The University of La Verne will welcome 2,217 new students next fall, but this is just a fraction of the 7,033 that originally applied.
The number of applications received is 18 percent higher than it was at this time last year and applications are still flooding in, according to the office of admissions.
The University’s sudden popularity could be a result of advertising on billboards and websites.
Another contributor to the boost in applications might also La Verne’s ranking as one of America’s best colleges by Forbes magazine.
“I think the increase has to do with more people knowing about us and the quality of our school,” Felicia Beardsley, associate dean of the college of arts and sciences, said.
Beardsley also lists a number of other reasons students come to La Verne.
”The area, small size, academic programs attract students, but the most important is that the working-mentor relationship with faculty has increased the ability for students to walk out with first-hand work experience,” Beardsley said.
Chris Krzak, dean of admissions is also aware of the boost in applicants.
“Everything about La Verne is attracting more students, the fact that we are building new buildings, our ranking and the solid reputations of our programs,” Krzak said. “Students choose La Verne because of academics and we have a first rate faculty that takes care of our students.”

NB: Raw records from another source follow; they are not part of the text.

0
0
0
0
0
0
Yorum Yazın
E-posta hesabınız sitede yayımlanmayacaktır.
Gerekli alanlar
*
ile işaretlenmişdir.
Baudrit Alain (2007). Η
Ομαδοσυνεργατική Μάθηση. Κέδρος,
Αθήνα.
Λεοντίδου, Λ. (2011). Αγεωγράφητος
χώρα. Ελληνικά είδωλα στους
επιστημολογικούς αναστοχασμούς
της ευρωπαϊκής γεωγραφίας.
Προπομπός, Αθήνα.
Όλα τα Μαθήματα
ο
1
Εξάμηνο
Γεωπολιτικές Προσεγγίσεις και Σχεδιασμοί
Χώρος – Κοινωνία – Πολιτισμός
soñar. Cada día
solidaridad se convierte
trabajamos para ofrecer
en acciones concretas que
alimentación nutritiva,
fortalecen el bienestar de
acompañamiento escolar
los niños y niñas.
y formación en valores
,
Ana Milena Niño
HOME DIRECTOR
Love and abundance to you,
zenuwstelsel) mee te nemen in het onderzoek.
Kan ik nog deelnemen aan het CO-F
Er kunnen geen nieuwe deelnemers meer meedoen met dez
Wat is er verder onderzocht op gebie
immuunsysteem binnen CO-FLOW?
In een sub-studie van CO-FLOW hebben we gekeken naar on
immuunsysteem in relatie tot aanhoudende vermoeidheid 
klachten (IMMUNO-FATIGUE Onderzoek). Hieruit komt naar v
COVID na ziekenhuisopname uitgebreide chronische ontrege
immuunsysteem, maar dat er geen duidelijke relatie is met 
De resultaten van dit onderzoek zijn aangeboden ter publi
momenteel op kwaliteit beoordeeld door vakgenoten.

Krzak said that disarray came with the overflow of applications, and the admissions office was somewhat unprepared.
He said that other than the initial shock of the overflow, it is running normally again and they are back in control.
“To deal with the increase, we have hired an additional full- time admissions counselor in order to help go through the applications,” Candyce Coleman, assistant director of admissions, said.
Coleman said that they also hired two new temporary workers in order to help keep up with the pace and effectively sift through the applications to find the most ULV-worthy students.
Krzak said that even with the new help they are flooded with work and have to work overtime to screen the students’ applications in order to ensure La Verne’s newest additions are a perfect fit for the community.
Another effect of the increase is a change in the university standards. Along with the average SAT score, the average GPA of incoming students has risen since last fall from a 3.43 to a 3.5.
“As the academic profile slowly increases so will the university averages,” Krzak said. “This does not seem like a big difference but these standards are not changed overnight. It takes a lot to change them and in the long run this is a big step toward change.”
“Because of the large number of applications we are getting more academically prepared students,” Krzak said.
He said that with more student-preparedness it is only a matter of time until La Verne moves up even higher in the rankings and becomes one of the most desired and fastest growing colleges academically.
“With progress going as fast as it is, we are moving toward being more nationally-recognized, making the value of a ULV diploma higher and worth more for future graduates,” Coleman said.
Even with the spike in interest in La Verne and the 16 percent increase in students admitted this fall compared to last fall, both Krzak and Coleman say they are certain that La Verne will remain the small community that it is now.
They say that next year’s admissions number will hopefully reflect and not exceed this year’s numbers.
Although it is admissions’ busiest time of year, they are confident with their progress and plan to accept an exceptional batch of new students to the university.